**Text:**
QUESTIONS TO THE PARTIES
1. In
respect of each cell in which the applicant was held in
temporary detention facility of the Mytishchi Department of the
Interior and in Volokolamsk IZ-50/2
[так в тексте] detention facility indicate:
(a) The
cell number and the dates of the applicant's stay;
(b) The
floor surface of the cell (in square metres);
(c) The
number of bunk beds and/or sleeping places that were available
in the cell;
(d) The
exact number of detainees held in the cell (supported by
certificates of original documents, such as cell registers (покамерные
карточки)
or statistical data);
(e) Whether the cell was equipped with a
functioning mandatory
ventilation;
(f) What
kind of lighting was available in the cell; if the lighting was
natural, indicate the dimensions of the window(s) and the number
and thickness of metal bars; if the lighting was artificial,
indicate the number of bulbs and their power;
(g) The
placement of the toilet pan (corner, wall-mounted, etc.) and the
distances between (i) the pan and the dining table; and (ii) the
pan and the nearest sleeping place.
(h) Whether there was a partition separating the toilet pan
from the rest of the cell; its height and the material it was
made of;
(i) The
frequency of outdoor exercise, the surface of the exercise yard
(in square metres) and the type of the roof above the yard
(metal bars, solid roof, netting, etc.)

**Provided material:**

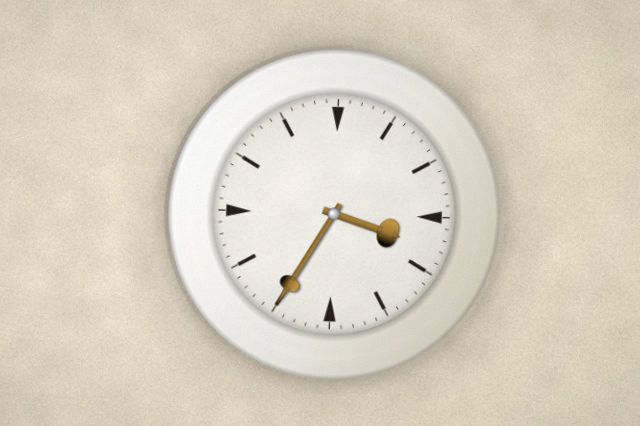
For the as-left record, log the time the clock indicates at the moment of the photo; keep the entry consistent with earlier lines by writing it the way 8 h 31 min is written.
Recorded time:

...

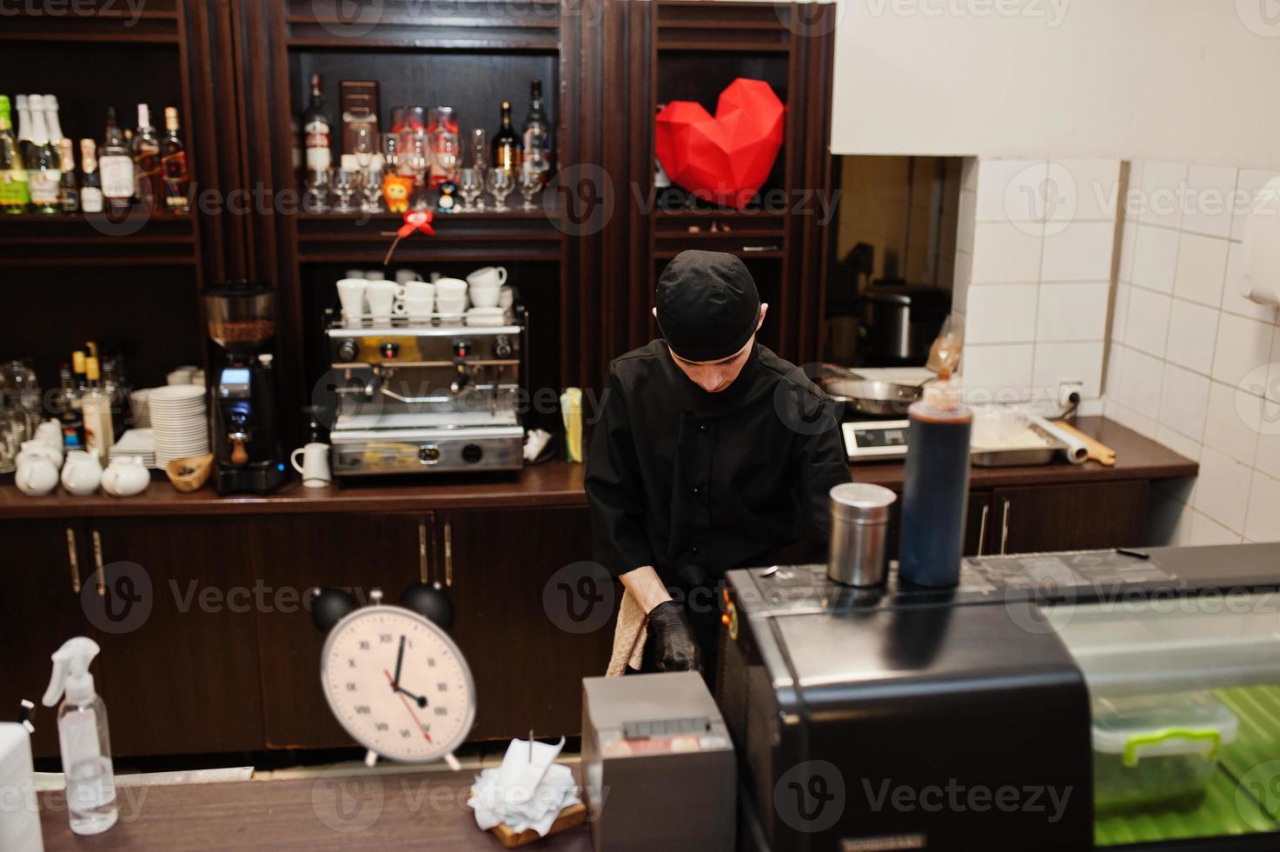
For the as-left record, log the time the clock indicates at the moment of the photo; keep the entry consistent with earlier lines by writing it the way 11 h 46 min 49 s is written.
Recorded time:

**Tasks to perform:**
1. Answer these from the questions to the parties:
(a) Which two detention facilities are named?
(b) What must be indicated if the lighting was artificial?
(c) What examples are given for the type of roof above the exercise yard?
2. Decide whether each statement agrees with the questions to the parties, and quote the words that settle it:
(a) The floor surface is to be stated in square feet.
(b) Registers are offered as an example of original documents supporting the number of detainees.
(c) For the partition around the toilet pan, its color must be given.
3. Pick up the questions to the parties on detention conditions after their last item, and continue them.

**Task-by-task results:**
1.
(a) The temporary detention facility of the Mytishchi Department of the Interior and Volokolamsk IZ-50/2.
(b) The number of bulbs and their power.
(c) Metal bars, solid roof, netting.

2.
(a) No: "(in square metres)"
(b) Yes: "such as cell registers"
(c) No: "its height and the material it was made of"

3.
2. In the
light of the replies to the above questions, were the conditions
of the applicant's detention compatible with Article 3 of the
Convention?
3. Has the applicant's detention been based on “relevant and
sufficient” reasons and has it been compatible with the
“reasonable time” requirement of Article 5 § 3 of the Convention
(cf. Olstowski v. Poland, no. 34052/96, § 78, 15 November
2001; Ilijkov v. Bulgaria, no. 33977/96, § 81, 26 July
2001)?
4. Did the applicant have at his disposal an effective
procedure by which he could challenge the lawfulness of his
detention, as required by Article 5 § 4 of the Convention? In
particular, were the applicant's appeals against the decisions
of the Suzdal District Court of 31 January, 11 April and 28 July
2005 considered “speedily”, as required by Article 5 § 4 of the
Convention?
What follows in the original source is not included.